Co-Founder at Career Principles | Microsoft MVP
In a recent YouTube tutorial, Kenji Farré (Kenji Explains) [MVP] demonstrates how to build five striking visuals in Excel that aim to "impress your boss." The short walkthrough focuses on practical steps: a column chart that changes color for negatives, a line chart with gradient fill and markers, a bar chart that uses icons instead of bars, a radar chart for survey results, and a custom navigation bar to tie the visuals into a single dashboard. Moreover, the video balances design flair with clear technique so viewers can follow along and replicate the results. Consequently, the clip serves both as inspiration and as a hands-on lesson for intermediate Excel users.
First, Kenji shows how to use conditional formatting and chart series to automatically recolor columns when values go negative, which helps viewers spot losses at a glance. Next, he applies gradient fills and marker customization to a line chart, improving both readability and aesthetic appeal without sacrificing data accuracy. Then, he demonstrates a creative approach to bar charts by inserting pictures and aligning them via the clipboard so icons replace standard bars, adding visual context to the data. Finally, the radar chart and the assembled dashboard emphasize comparative assessment and navigation, making the results actionable for meetings and reports.

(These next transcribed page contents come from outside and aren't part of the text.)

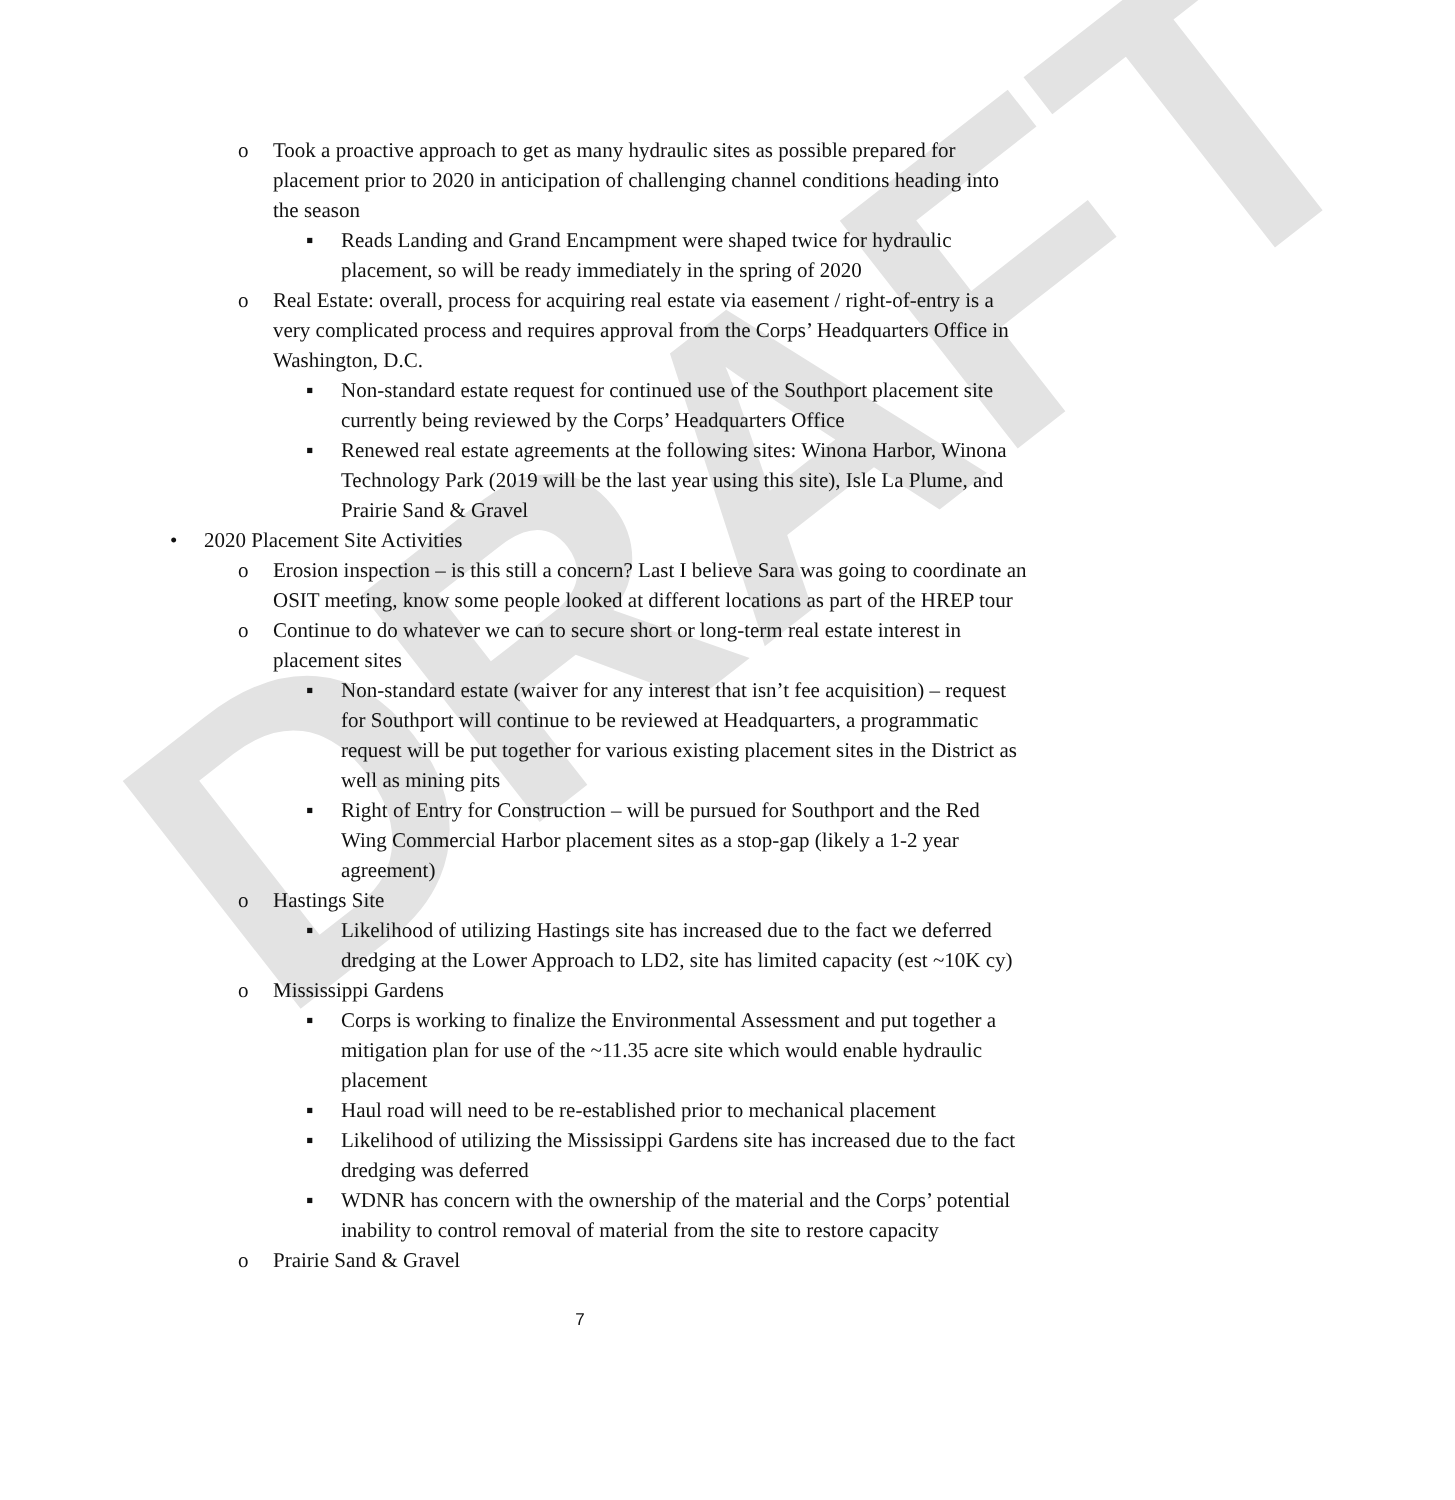DRAFT
o Took a proactive approach to get as many hydraulic sites as possible prepared for placement prior to 2020 in anticipation of challenging channel conditions heading into the season
▪ Reads Landing and Grand Encampment were shaped twice for hydraulic placement, so will be ready immediately in the spring of 2020
o Real Estate: overall, process for acquiring real estate via easement / right-of-entry is a very complicated process and requires approval from the Corps’ Headquarters Office in Washington, D.C.
▪ Non-standard estate request for continued use of the Southport placement site currently being reviewed by the Corps’ Headquarters Office
▪ Renewed real estate agreements at the following sites: Winona Harbor, Winona Technology Park (2019 will be the last year using this site), Isle La Plume, and Prairie Sand & Gravel
• 2020 Placement Site Activities
o Erosion inspection – is this still a concern? Last I believe Sara was going to coordinate an OSIT meeting, know some people looked at different locations as part of the HREP tour
o Continue to do whatever we can to secure short or long-term real estate interest in placement sites
▪ Non-standard estate (waiver for any interest that isn’t fee acquisition) – request for Southport will continue to be reviewed at Headquarters, a programmatic request will be put together for various existing placement sites in the District as well as mining pits
▪ Right of Entry for Construction – will be pursued for Southport and the Red Wing Commercial Harbor placement sites as a stop-gap (likely a 1-2 year agreement)
o Hastings Site
▪ Likelihood of utilizing Hastings site has increased due to the fact we deferred dredging at the Lower Approach to LD2, site has limited capacity (est ~10K cy)
o Mississippi Gardens
▪ Corps is working to finalize the Environmental Assessment and put together a mitigation plan for use of the ~11.35 acre site which would enable hydraulic placement
▪ Haul road will need to be re-established prior to mechanical placement
▪ Likelihood of utilizing the Mississippi Gardens site has increased due to the fact dredging was deferred
▪ WDNR has concern with the ownership of the material and the Corps’ potential inability to control removal of material from the site to restore capacity
o Prairie Sand & Gravel
7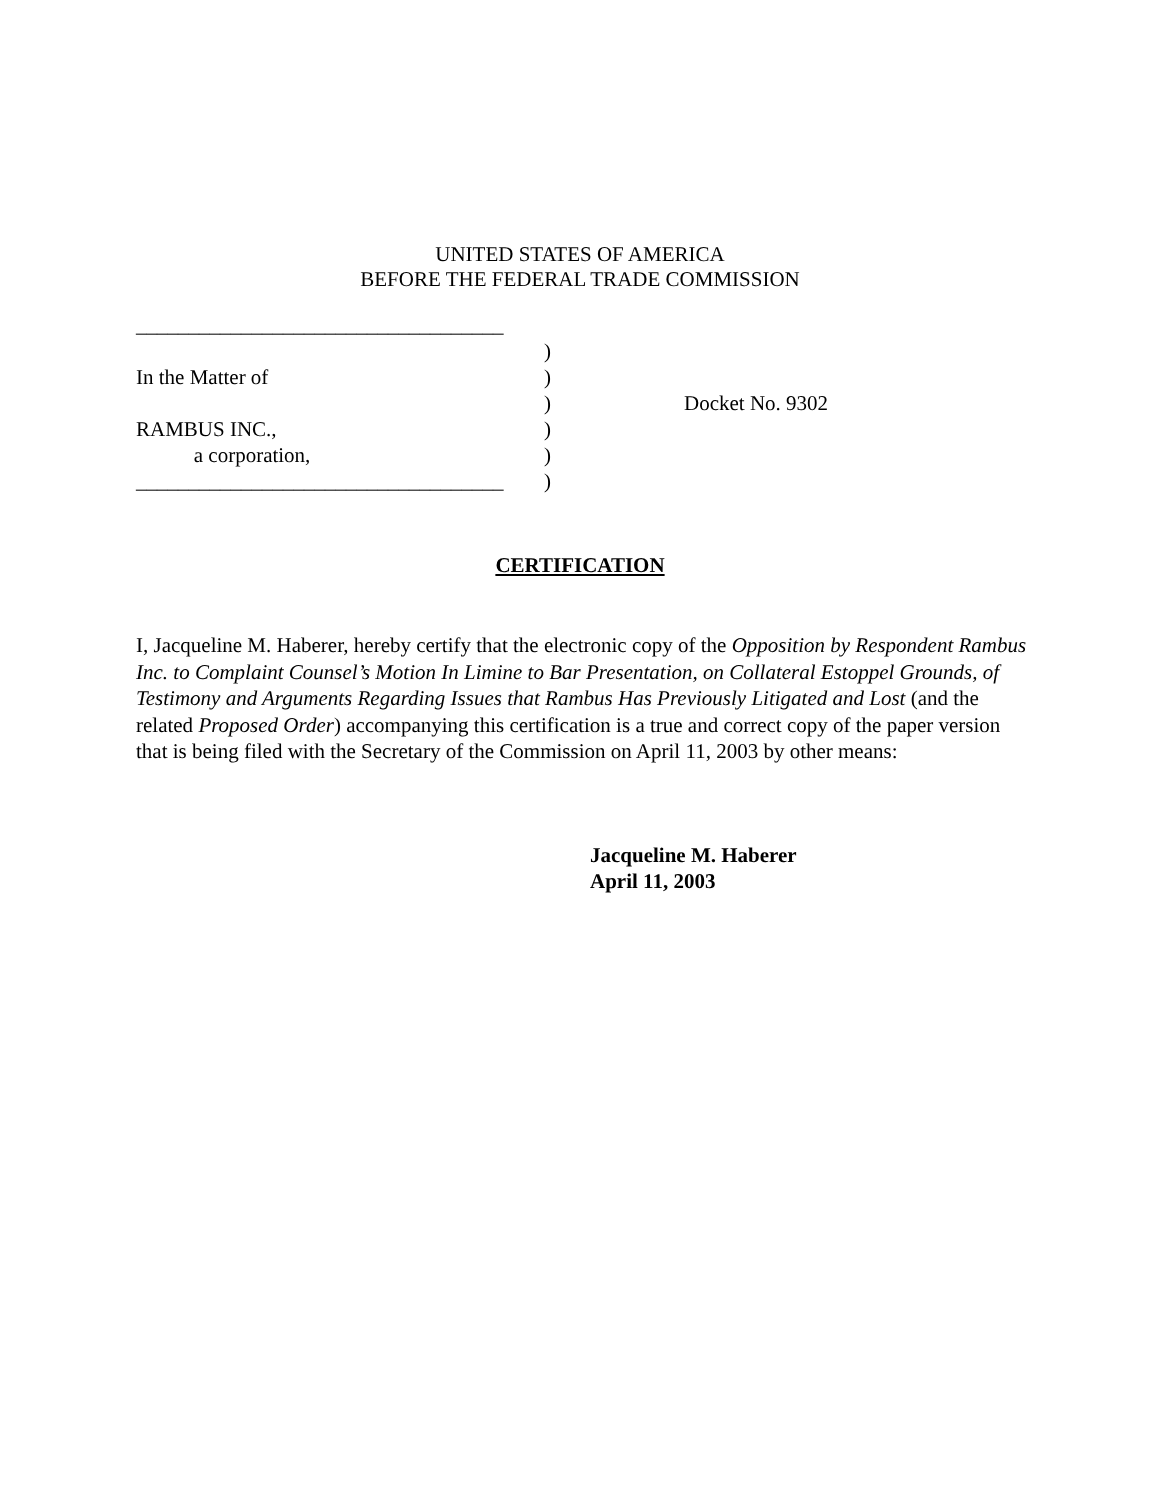UNITED STATES OF AMERICA
BEFORE THE FEDERAL TRADE COMMISSION
___________________________________
)
In the Matter of)
) Docket No. 9302
RAMBUS INC.,)
a corporation,)
___________________________________)
CERTIFICATION
I, Jacqueline M. Haberer, hereby certify that the electronic copy of the Opposition by Respondent Rambus Inc. to Complaint Counsel’s Motion In Limine to Bar Presentation, on Collateral Estoppel Grounds, of Testimony and Arguments Regarding Issues that Rambus Has Previously Litigated and Lost (and the related Proposed Order) accompanying this certification is a true and correct copy of the paper version that is being filed with the Secretary of the Commission on April 11, 2003 by other means:
Jacqueline M. Haberer
April 11, 2003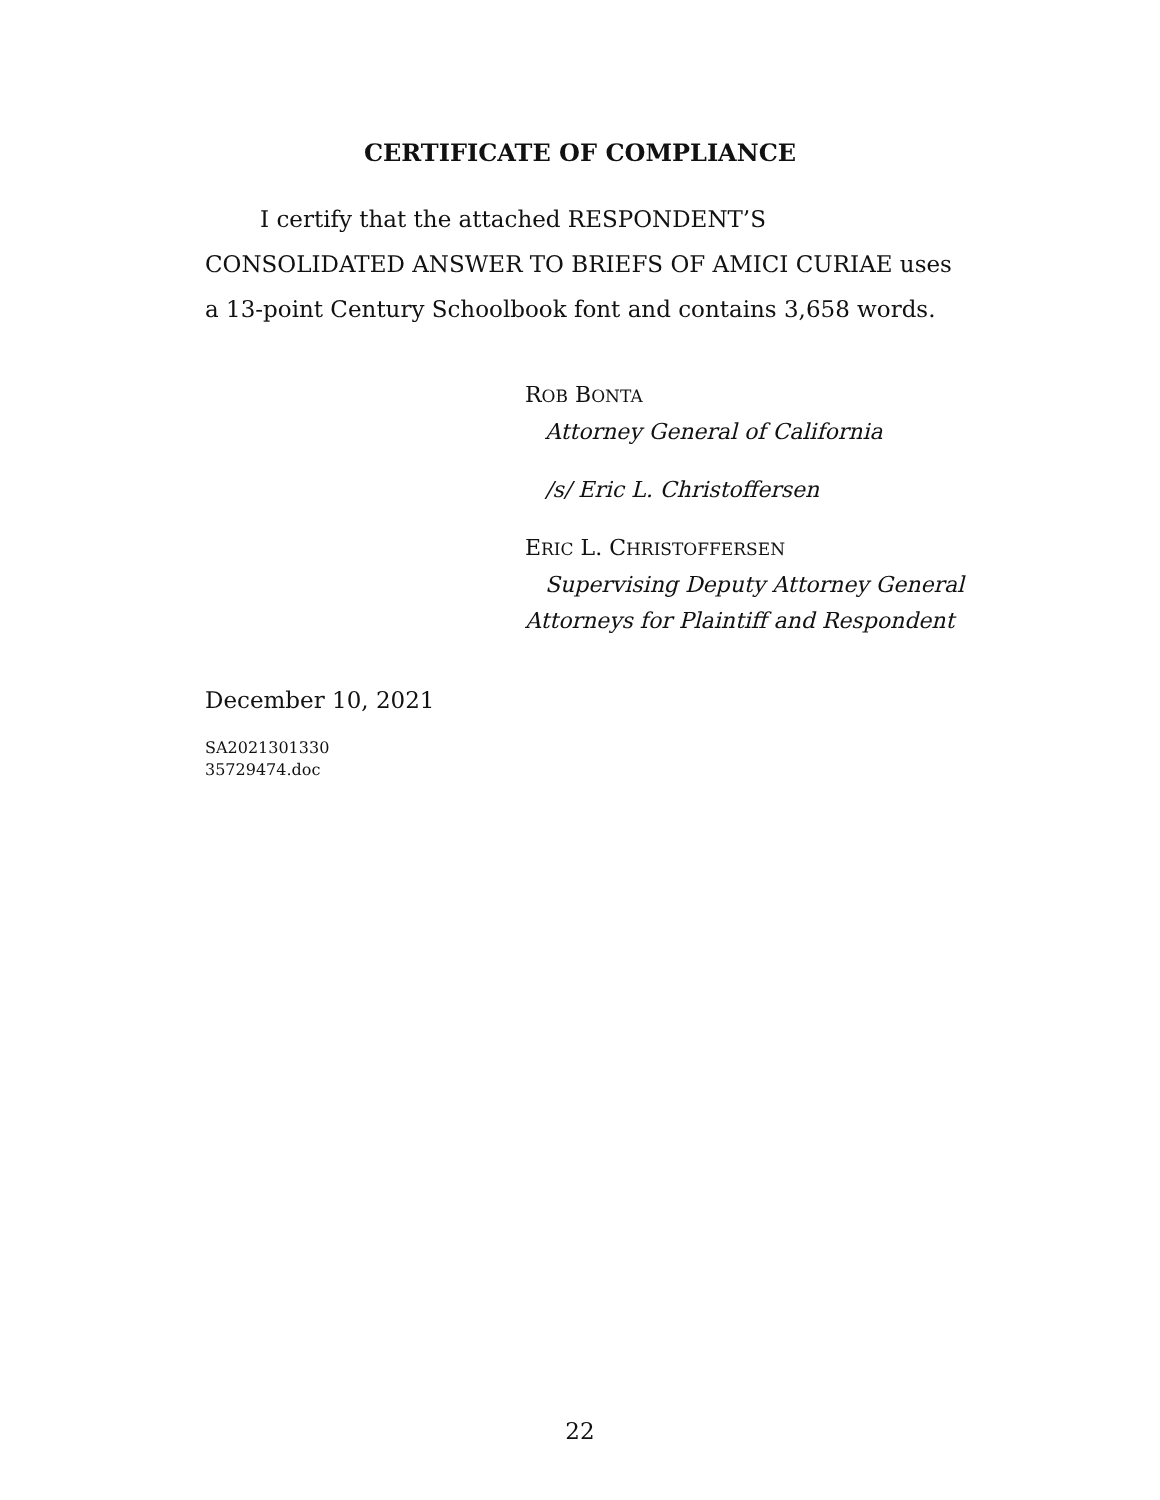CERTIFICATE OF COMPLIANCE
I certify that the attached RESPONDENT’S CONSOLIDATED ANSWER TO BRIEFS OF AMICI CURIAE uses a 13-point Century Schoolbook font and contains 3,658 words.
ROB BONTA
Attorney General of California
/s/ Eric L. Christoffersen
ERIC L. CHRISTOFFERSEN
Supervising Deputy Attorney General
Attorneys for Plaintiff and Respondent
December 10, 2021
SA2021301330
35729474.doc
22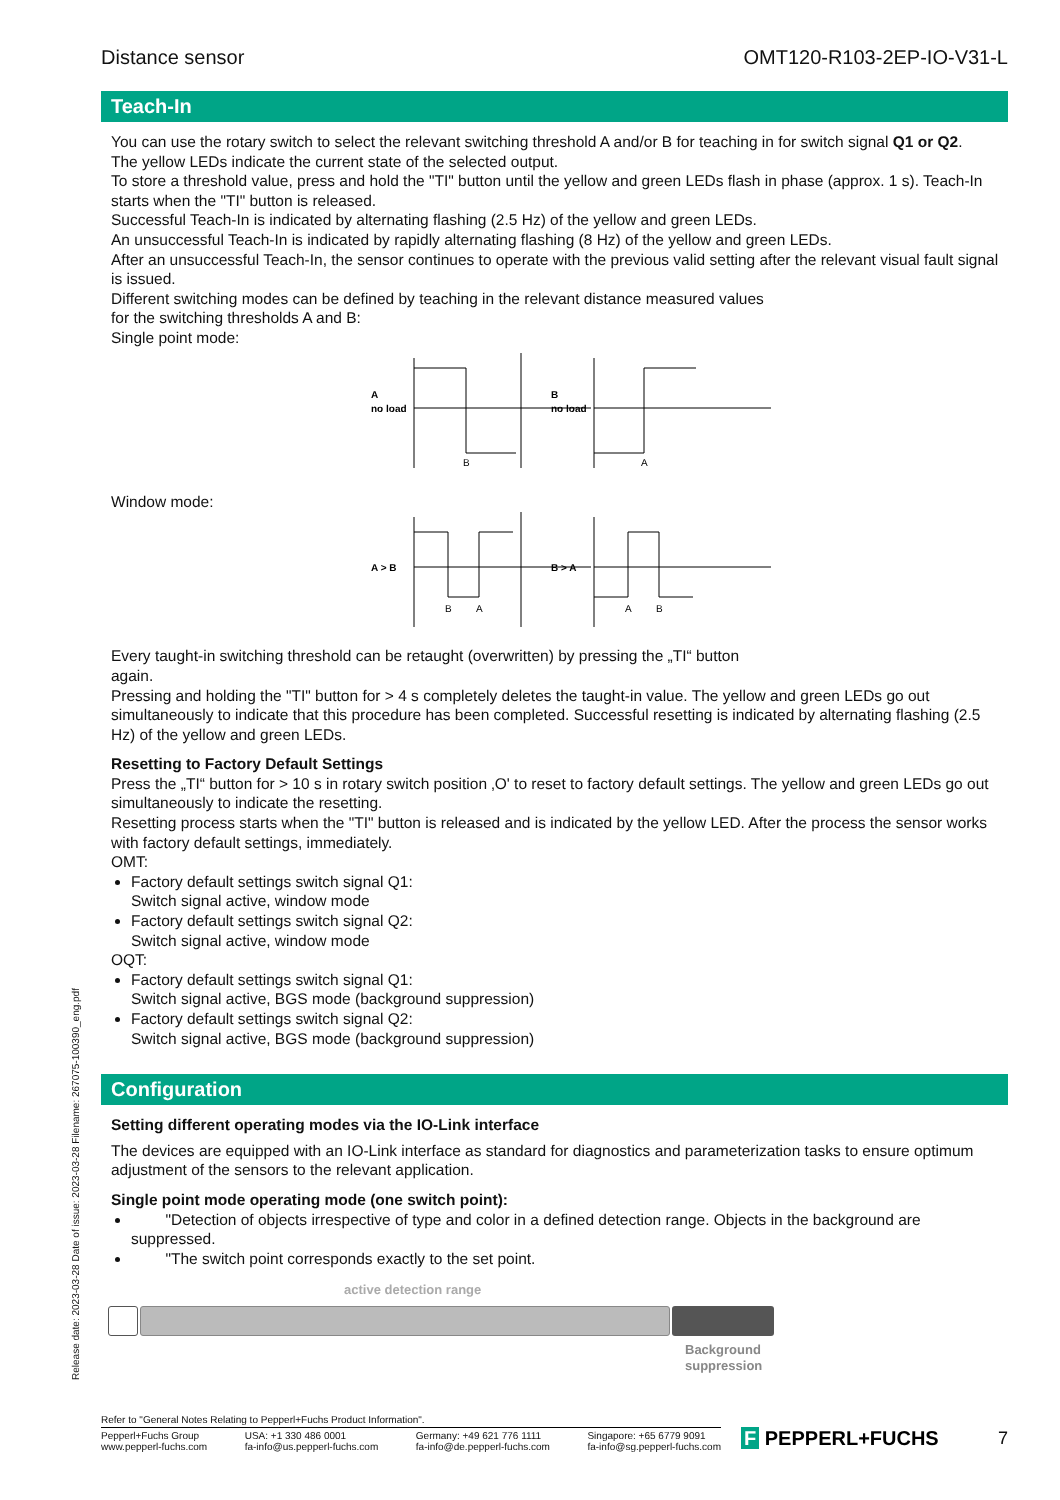Release date: 2023-03-28 Date of issue: 2023-03-28 Filename: 267075-100390_eng.pdf
Distance sensor OMT120-R103-2EP-IO-V31-L
Teach-In
You can use the rotary switch to select the relevant switching threshold A and/or B for teaching in for switch signal Q1 or Q2.
The yellow LEDs indicate the current state of the selected output.
To store a threshold value, press and hold the "TI" button until the yellow and green LEDs flash in phase (approx. 1 s). Teach-In starts when the "TI" button is released.
Successful Teach-In is indicated by alternating flashing (2.5 Hz) of the yellow and green LEDs.
An unsuccessful Teach-In is indicated by rapidly alternating flashing (8 Hz) of the yellow and green LEDs.
After an unsuccessful Teach-In, the sensor continues to operate with the previous valid setting after the relevant visual fault signal is issued.
Different switching modes can be defined by teaching in the relevant distance measured values
for the switching thresholds A and B:
Single point mode:
A
no load
B
B
no load
A
Window mode:
A > B
B
A
B > A
A
B
Every taught-in switching threshold can be retaught (overwritten) by pressing the „TI“ button
again.
Pressing and holding the "TI" button for > 4 s completely deletes the taught-in value. The yellow and green LEDs go out simultaneously to indicate that this procedure has been completed. Successful resetting is indicated by alternating flashing (2.5 Hz) of the yellow and green LEDs.
Resetting to Factory Default Settings
Press the „TI“ button for > 10 s in rotary switch position ‚O' to reset to factory default settings. The yellow and green LEDs go out simultaneously to indicate the resetting.
Resetting process starts when the "TI" button is released and is indicated by the yellow LED. After the process the sensor works with factory default settings, immediately.
OMT:
Factory default settings switch signal Q1:
Switch signal active, window mode
Factory default settings switch signal Q2:
Switch signal active, window mode
OQT:
Factory default settings switch signal Q1:
Switch signal active, BGS mode (background suppression)
Factory default settings switch signal Q2:
Switch signal active, BGS mode (background suppression)
Configuration
Setting different operating modes via the IO-Link interface
The devices are equipped with an IO-Link interface as standard for diagnostics and parameterization tasks to ensure optimum adjustment of the sensors to the relevant application.
Single point mode operating mode (one switch point):
"Detection of objects irrespective of type and color in a defined detection range. Objects in the background are suppressed.
"The switch point corresponds exactly to the set point.
active detection range
Background
suppression
Refer to "General Notes Relating to Pepperl+Fuchs Product Information".
Pepperl+Fuchs Group
www.pepperl-fuchs.com USA: +1 330 486 0001
fa-info@us.pepperl-fuchs.com Germany: +49 621 776 1111
fa-info@de.pepperl-fuchs.com Singapore: +65 6779 9091
fa-info@sg.pepperl-fuchs.com
F PEPPERL+FUCHS 7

The tutorial relies on several native Excel features such as conditional series, picture insertion, and layered shapes, and it also illustrates how to group shapes into a functional navigation bar. Importantly, Kenji uses simple tricks rather than heavy scripting, which makes the techniques accessible to many users while still producing polished results. Meanwhile, applied formatting and the use of images require attention to alignment and scaling, so he walks through resizing and snapping steps to maintain consistent visuals across different data sets. This practical focus ensures viewers learn methods they can adapt to their own spreadsheets.
While these visuals enhance presentation, they introduce tradeoffs between aesthetics and maintainability. For example, replacing bars with pictures improves clarity and engagement, but it can complicate automated updates if row counts change or if new categories are added. Similarly, gradient fills and layered shapes look professional, yet they may increase file size and slow performance on older machines; therefore, users must weigh visual polish against file responsiveness. Additionally, achieving consistent cross-platform behavior can be difficult because formatting sometimes renders differently in web or mobile versions of spreadsheet software.
Looking beyond the video itself, recent advances in spreadsheet tools like Microsoft 365 Copilot and improved forecasting functions can reduce the time spent creating charts and cleaning data. For instance, natural language prompts and automated formatting can suggest chart types or generate formulas, so designers can concentrate on the story instead of repetitive setup. However, automated suggestions still need human review to ensure the visuals match the business question and the audience, and they may not handle creative design choices such as picture-based bars without manual steps. Thus, the best results often come from combining automation with hands-on tuning.
For professionals who want to apply these techniques in reports or dashboards, the sensible approach is to prototype the visual first and then build a maintainable version that supports updates. Moreover, document clear naming conventions for picture assets and chart ranges so colleagues can edit the file without breaking the design. Also, test the dashboard on the platforms your audience uses to avoid surprises during presentations; compatibility checks reduce last-minute fixes. Ultimately, these visuals work best when they serve clear analytical goals rather than merely decorating a sheet.
Kenji Farré’s video offers a concise and practical toolkit for making advanced Excel visuals that look professional and communicate data effectively. While the tutorial favors manual, replicable steps, it also points to where automation and AI can streamline parts of the process, albeit with tradeoffs in control and design nuance. Consequently, the lesson for data storytellers is to balance visual ambition with clarity and maintainability, and to choose techniques that match the audience and the platform. By combining Kenji’s design tips with careful implementation, teams can produce dashboards that both inform and impress.